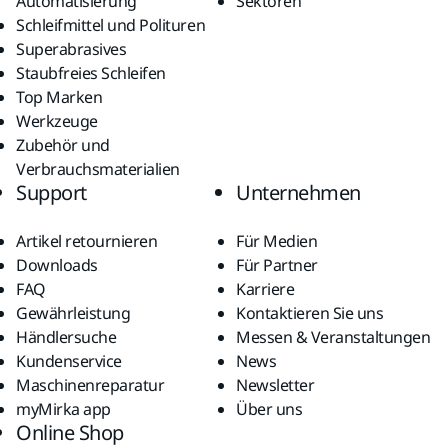
Automatisierung
Sektoren
Schleifmittel und Polituren
Superabrasives
Staubfreies Schleifen
Top Marken
Werkzeuge
Zubehör und
Verbrauchsmaterialien
Support
Unternehmen
Artikel retournieren
Für Medien
Downloads
Für Partner
FAQ
Karriere
Gewährleistung
Kontaktieren Sie uns
Händlersuche
Messen & Veranstaltungen
Kundenservice
News
Maschinenreparatur
Newsletter
myMirka app
Über uns
Online Shop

• TASK TO COMPLETE: All of the entries, apart from the pictures, must be returned exactly.

• FINISHED TASK:
Automatisierung
Sektoren
Schleifmittel und Polituren
Superabrasives
Staubfreies Schleifen
Top Marken
Werkzeuge
Zubehör und
Verbrauchsmaterialien
Support
Unternehmen
Artikel retournieren
Für Medien
Downloads
Für Partner
FAQ
Karriere
Gewährleistung
Kontaktieren Sie uns
Händlersuche
Messen & Veranstaltungen
Kundenservice
News
Maschinenreparatur
Newsletter
myMirka app
Über uns
Online Shop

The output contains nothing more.